Com uma voz próxima das memórias de infância e um estilo entre a poesia, a prosa ficcional e a dramaturgia, Cláudia Lucas Chéu narra fragmentos de uma infância num ambiente violento e miserável, entre um registo narrativo autobiográfico e poético. Quando relê o que escreveu, a autora fica assombrada pela possibilidade de "ter deixado o rabo à mostra" nas páginas de Confissão.
Trecho do livro:
Na casa onde vivíamos,
as paredes grossas estavam cobertas por uma película de bolor e das inúmeras fendas saíam pequenos tufos de ervas,
dando-lhes a aparência de jardim vertical abandalhado.
No interior, fazia tanto frio no Inverno
que soltávamos vapor pela boca ao falarmos durante o jantar. Nunca tirávamos os casacos dentro de casa,
e era um verdadeiro suplício nos dias de banho ter de trocar de roupa. É um exagero chamar casa a duas divisões frigoríficas,
mais um género de casa de banho inventada. Não se podia dar mais de quatro passos sem embater na bancada da cozinha.

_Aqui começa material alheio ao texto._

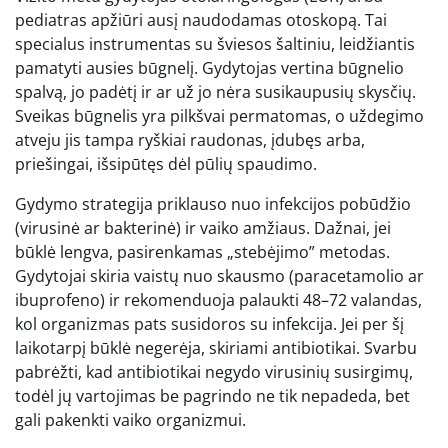
pediatras apžiūri ausį naudodamas otoskopą. Tai
specialus instrumentas su šviesos šaltiniu, leidžiantis
pamatyti ausies būgnelį. Gydytojas vertina būgnelio
spalvą, jo padėtį ir ar už jo nėra susikaupusių skysčių.
Sveikas būgnelis yra pilkšvai permatomas, o uždegimo
atveju jis tampa ryškiai raudonas, įdubęs arba,
priešingai, išsipūtęs dėl pūlių spaudimo.
Gydymo strategija priklauso nuo infekcijos pobūdžio
(virusinė ar bakterinė) ir vaiko amžiaus. Dažnai, jei
būklė lengva, pasirenkamas „stebėjimo” metodas.
Gydytojai skiria vaistų nuo skausmo (paracetamolio ar
ibuprofeno) ir rekomenduoja palaukti 48–72 valandas,
kol organizmas pats susidoros su infekcija. Jei per šį
laikotarpį būklė negerėja, skiriami antibiotikai. Svarbu
pabrėžti, kad antibiotikai negydo virusinių susirgimų,
todėl jų vartojimas be pagrindo ne tik nepadeda, bet
gali pakenkti vaiko organizmui.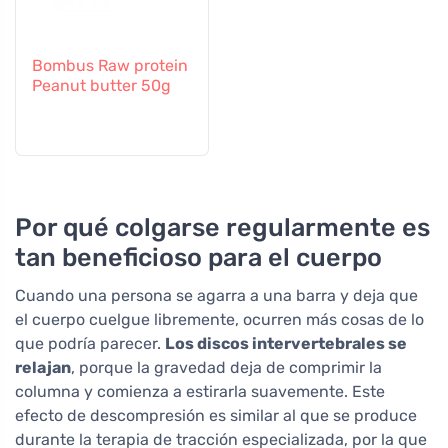
Bombus Raw protein
Peanut butter 50g
Por qué colgarse regularmente es
tan beneficioso para el cuerpo
Cuando una persona se agarra a una barra y deja que
el cuerpo cuelgue libremente, ocurren más cosas de lo
que podría parecer.
Los discos intervertebrales se
relajan
, porque la gravedad deja de comprimir la
columna y comienza a estirarla suavemente. Este
efecto de descompresión es similar al que se produce
durante la terapia de tracción especializada, por la que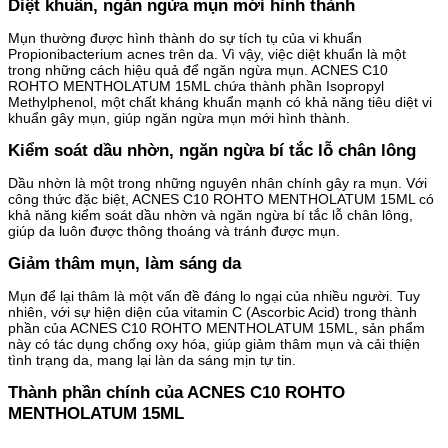
Diệt khuẩn, ngăn ngừa mụn mới hình thành
Mụn thường được hình thành do sự tích tụ của vi khuẩn
Propionibacterium acnes trên da. Vì vậy, việc diệt khuẩn là một
trong những cách hiệu quả để ngăn ngừa mụn. ACNES C10
ROHTO MENTHOLATUM 15ML chứa thành phần Isopropyl
Methylphenol, một chất kháng khuẩn mạnh có khả năng tiêu diệt vi
khuẩn gây mụn, giúp ngăn ngừa mụn mới hình thành.
Kiểm soát dầu nhờn, ngăn ngừa bí tắc lỗ chân lông
Dầu nhờn là một trong những nguyên nhân chính gây ra mụn. Với
công thức đặc biệt, ACNES C10 ROHTO MENTHOLATUM 15ML có
khả năng kiểm soát dầu nhờn và ngăn ngừa bí tắc lỗ chân lông,
giúp da luôn được thông thoáng và tránh được mụn.
Giảm thâm mụn, làm sáng da
Mụn để lại thâm là một vấn đề đáng lo ngại của nhiều người. Tuy
nhiên, với sự hiện diện của vitamin C (Ascorbic Acid) trong thành
phần của ACNES C10 ROHTO MENTHOLATUM 15ML, sản phẩm
này có tác dụng chống oxy hóa, giúp giảm thâm mụn và cải thiện
tình trạng da, mang lại làn da sáng mịn tự tin.
Thành phần chính của ACNES C10 ROHTO
MENTHOLATUM 15ML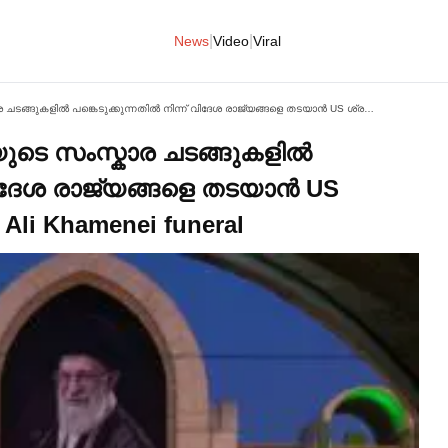
|
|
News
Video
Viral
ആയത്തുള്ള അലി ഖമേനിയുടെ സംസ്കാര ചടങ്ങുകളില്‍ പങ്കെടുക്കുന്നതില്‍ നിന്ന് വിദേശ രാജ്യങ്ങളെ തടയാൻ US ശ്രമിച്ചു: ഇറാൻ | Ayatollah Ali Khamenei Funeral
ടെ സംസ്കാര ചടങ്ങുകളില്‍
ന് വിദേശ രാജ്യങ്ങളെ തടയാൻ US
h Ali Khamenei funeral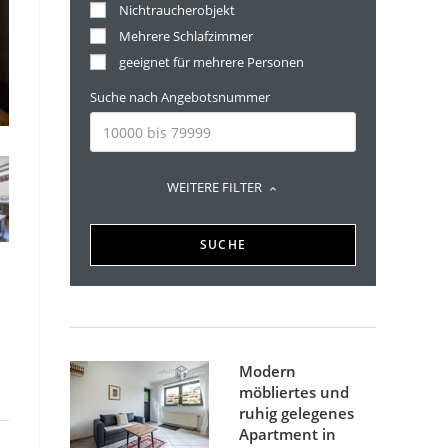
Nichtraucherobjekt
Mehrere Schlafzimmer
geeignet für mehrere Personen
Suche nach Angebotsnummer
WEITERE FILTER
SUCHE
Modern
möbliertes und
ruhig gelegenes
Apartment in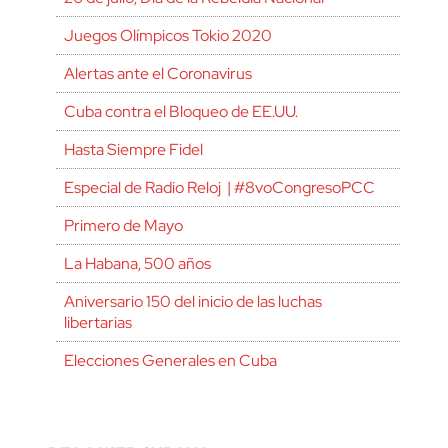
Juegos Olímpicos Tokio 2020
Alertas ante el Coronavirus
Cuba contra el Bloqueo de EE.UU.
Hasta Siempre Fidel
Especial de Radio Reloj | #8voCongresoPCC
Primero de Mayo
La Habana, 500 años
Aniversario 150 del inicio de las luchas
libertarias
Elecciones Generales en Cuba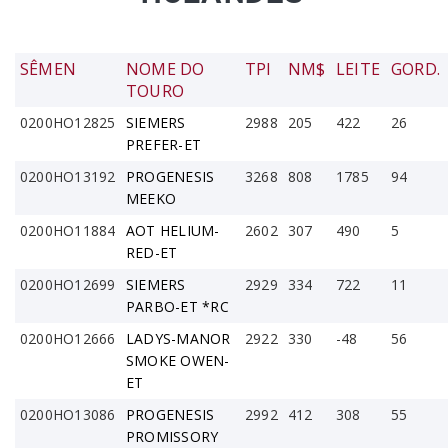
SÊMEN
NOME DO
TPI
NM$
LEITE
GORD.
TOURO
0200HO12825
SIEMERS
2988
205
422
26
PREFER-ET
0200HO13192
PROGENESIS
3268
808
1785
94
MEEKO
0200HO11884
AOT HELIUM-
2602
307
490
5
RED-ET
0200HO12699
SIEMERS
2929
334
722
11
PARBO-ET *RC
0200HO12666
LADYS-MANOR
2922
330
-48
56
SMOKE OWEN-
ET
0200HO13086
PROGENESIS
2992
412
308
55
PROMISSORY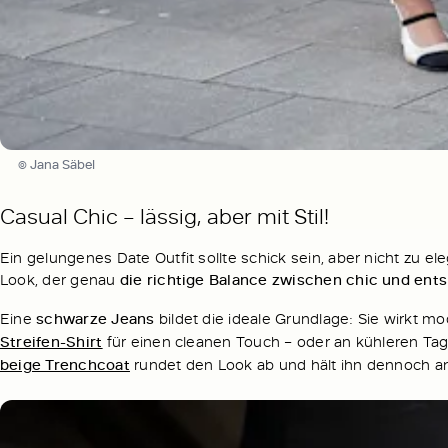
© Jana Säbel
Casual Chic – lässig, aber mit Stil!
Ein gelungenes Date Outfit sollte schick sein, aber nicht zu el
Look, der genau
die richtige Balance zwischen chic und entsp
Eine
schwarze Jeans
bildet die ideale Grundlage: Sie wirkt mo
Streifen-Shirt
für einen cleanen Touch – oder an kühleren Tage
beige Trenchcoat
rundet den Look ab und hält ihn dennoch 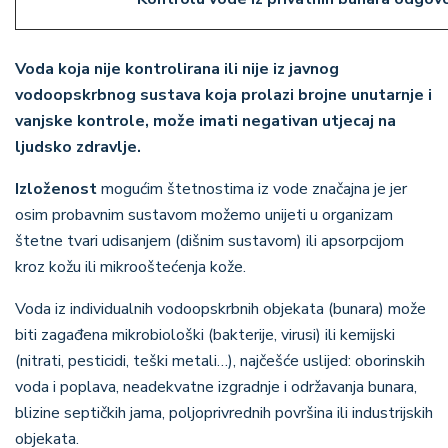
Voda koja nije kontrolirana ili nije iz javnog
vodoopskrbnog sustava koja prolazi brojne unutarnje i
vanjske kontrole, može imati negativan utjecaj na
ljudsko zdravlje.
Izloženost
mogućim štetnostima iz vode značajna je jer
osim probavnim sustavom možemo unijeti u organizam
štetne tvari udisanjem (dišnim sustavom) ili apsorpcijom
kroz kožu ili mikrooštećenja kože.
Voda iz individualnih vodoopskrbnih objekata (bunara) može
biti zagađena mikrobiološki (bakterije, virusi) ili kemijski
(nitrati, pesticidi, teški metali…), najčešće uslijed: oborinskih
voda i poplava, neadekvatne izgradnje i održavanja bunara,
blizine septičkih jama, poljoprivrednih površina ili industrijskih
objekata.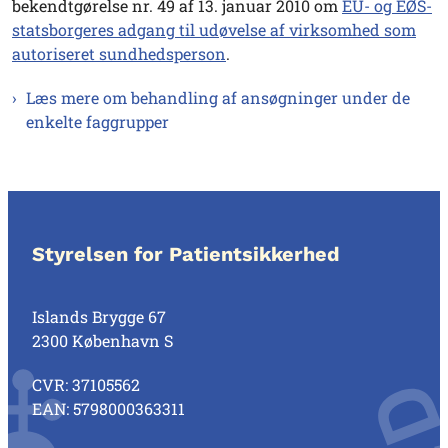
bekendtgørelse nr. 49 af 13. januar 2010 om
EU- og EØS-
statsborgeres adgang til udøvelse af virksomhed som
autoriseret sundhedsperson
.
Læs mere om behandling af ansøgninger under de
enkelte faggrupper
Styrelsen for Patientsikkerhed
Islands Brygge 67
2300 København S
CVR: 37105562
EAN: 5798000363311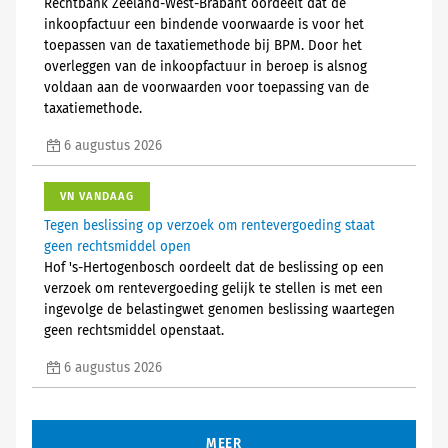
Rechtbank Zeeland-West-Brabant oordeelt dat de
inkoopfactuur een bindende voorwaarde is voor het
toepassen van de taxatiemethode bij BPM. Door het
overleggen van de inkoopfactuur in beroep is alsnog
voldaan aan de voorwaarden voor toepassing van de
taxatiemethode.
6 augustus 2026
VN VANDAAG
Tegen beslissing op verzoek om rentevergoeding staat
geen rechtsmiddel open
Hof 's-Hertogenbosch oordeelt dat de beslissing op een
verzoek om rentevergoeding gelijk te stellen is met een
ingevolge de belastingwet genomen beslissing waartegen
geen rechtsmiddel openstaat.
6 augustus 2026
MEER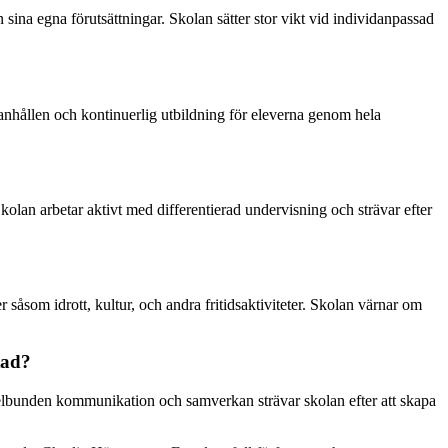
 sina egna förutsättningar. Skolan sätter stor vikt vid individanpassad
manhållen och kontinuerlig utbildning för eleverna genom hela
olan arbetar aktivt med differentierad undervisning och strävar efter
r såsom idrott, kultur, och andra fritidsaktiviteter. Skolan värnar om
tad?
gelbunden kommunikation och samverkan strävar skolan efter att skapa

A casa de banho, medida num generoso passo e meio de criança, continha um lavatório e, por cima deste,
um espelho hexagonal sem moldura, enferrujado nos cantos, mais uma retrete branca com um tampo preto de plástico.
A divisão sanitária improvisada encontrava-se separada da cozinha pela cortina translúcida de nylon branca, suspensa por argolas no varão, ambos em plástico também. Eu gostava daquela casa.
Só tive noção de que não era adequada às nossas necessidades por ver e ouvir o choro regular da mãe,
num queixume de insolúvel desgraça.
O meu nome é Claudia, sem acento,
graças à revista de decoração homónima que a mãe compra todos os meses na papelaria.
É uma publicação importada do Brasil.
Apesar de ser cara e de não termos dinheiro de sobra nem uma casa que se possa decorar
nem a mãe vontade ou gosto em fazê-lo, parece dar-lhe prazer folhear a revista com a mente ensopada em ansiolíticos.
Fá-la mergulhar no lar ideal.
Nos anos 70, década em que nasci, a Claudia era um sucesso em Portugal.
Quanto mais distantes da realidade de beleza e perfeição no lar nos encontrássemos, mais sonho parecia trazer-nos.
Chamam-me Claudia e durmo num divã na cozinha.
A nossa casa só tem duas divisões e meia — sala, cozinha e o wc mínimo. O pai e a mãe dormem na sala no sofá-cama, que foi antes da tia Luísa,
a irmã mais velha da mãe,
porque são dois e precisam de mais espaço,
e eu fico no divã — sou pequena, caibo perfeitamente. Durmo com a cabeça mesmo rente à porta do frigorífico. A cozinha não tem largura suficiente,
teve de colocar-se o divã com os pés voltados para a porta,
o que, segundo a mãe, “dá pouca sorte”. Por sorte, não sou supersticiosa. Era isso ou dormir com a cabeça encostada à porta da rua,
mas por estar mal isolada sente-se o frio e o vento vindos de fora.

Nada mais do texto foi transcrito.